Durch die Champagne geht es nach Verdun und weiter durch die sommerlichen Landschaften Frankreichs. Sie genießen die Zeit miteinander beim einkaufen, kochen und sogar beim abwaschen, und beim Auf- und Abbauen des 303 sind sie inzwischen ein eingespieltes Team. Immer öfter sagen sie nichts, sondern lesen, spielen Gitarre oder klauen Mais vom Feld. Nach herrlichem Surfen an der südfranzösischen Atlantikküste ist die Nähe kaum noch auszuhalten, und Jan versucht Jule das erste Mal zu küssen. Doch noch steht Alex unsichtbar zwischen ihnen.

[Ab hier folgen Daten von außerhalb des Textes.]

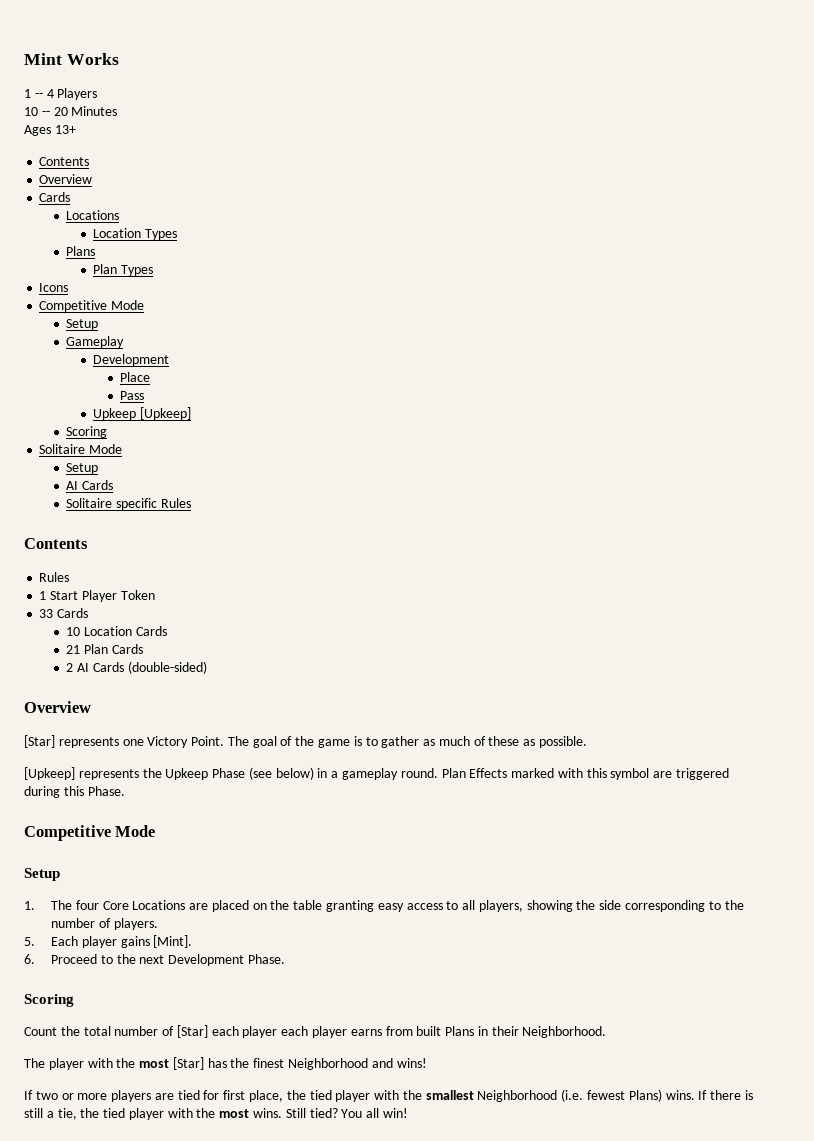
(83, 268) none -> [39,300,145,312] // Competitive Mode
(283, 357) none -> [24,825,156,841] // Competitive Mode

Sie überqueren die spanische Grenze und Jule bringt Jan ins baskische Zumaia, wo Jans leiblicher Vater als Bootsbauer in einer Werft arbeitet. Jan wagt es nicht ihn anzusprechen: Der Mann, der mit einer deutschen Touristin einst ein Kind gezeugt hat, ist ihm fremd. Er wird niemals sein Vater sein. Jule spendet ihm Trost und Jan öffnet sich ihr so weit wie noch nie. Nach einer Wanderung in der traumhaft schönen Berglandschaft der Picos de Europa stürzen sie in einen Bach. Klatschnass rennen sie lachend zurück zum Bus – und dann passierts - endlich. Die Reise geht weiter nach Portugal. Und jeder Kilometer bringt sie näher zu Alex...
Lebenshungrig und romantisch, zwischen Fernweh und dem Wunsch, irgendwo anzukommen, gelingt Hans Weingartner mit „303“ ein sehnsüchtiges Roadmovie mit magischer Anziehungskraft. Die wunderschönen Landschaftsaufnahmen werden getragen vom atmosphärischen Indie-Soundtrack Michael Regners. Die sechsteilige Serienfassung ist erstmals vom 22. bis 29. August 2021 im Bayerischen Fernsehen (Bayern 3) gezeigt worden.